Problem statement>
The line containing "do konca tohto roka." opens the span to copy, and the last line of the records below closes it. Write out that span exactly.

Source material>
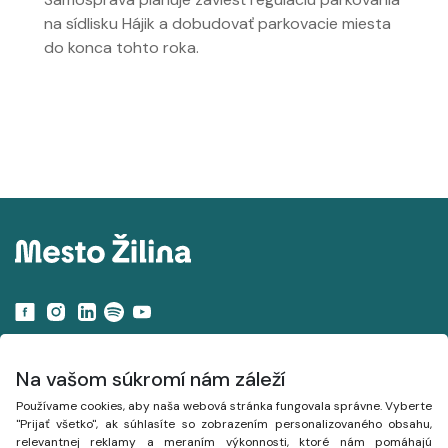
na sídlisku Hájik a dobudovať parkovacie miesta
do konca tohto roka.
Navigácia
Na vašom súkromí nám záleží
Používame cookies, aby naša webová stránka fungovala správne. Vyberte
Projekty
"Prijať všetko", ak súhlasíte so zobrazením personalizovaného obsahu,
relevantnej reklamy a meraním výkonnosti, ktoré nám pomáhajú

Output>
do konca tohto roka.
Navigácia
Na vašom súkromí nám záleží
Používame cookies, aby naša webová stránka fungovala správne. Vyberte
Projekty
"Prijať všetko", ak súhlasíte so zobrazením personalizovaného obsahu,
relevantnej reklamy a meraním výkonnosti, ktoré nám pomáhajú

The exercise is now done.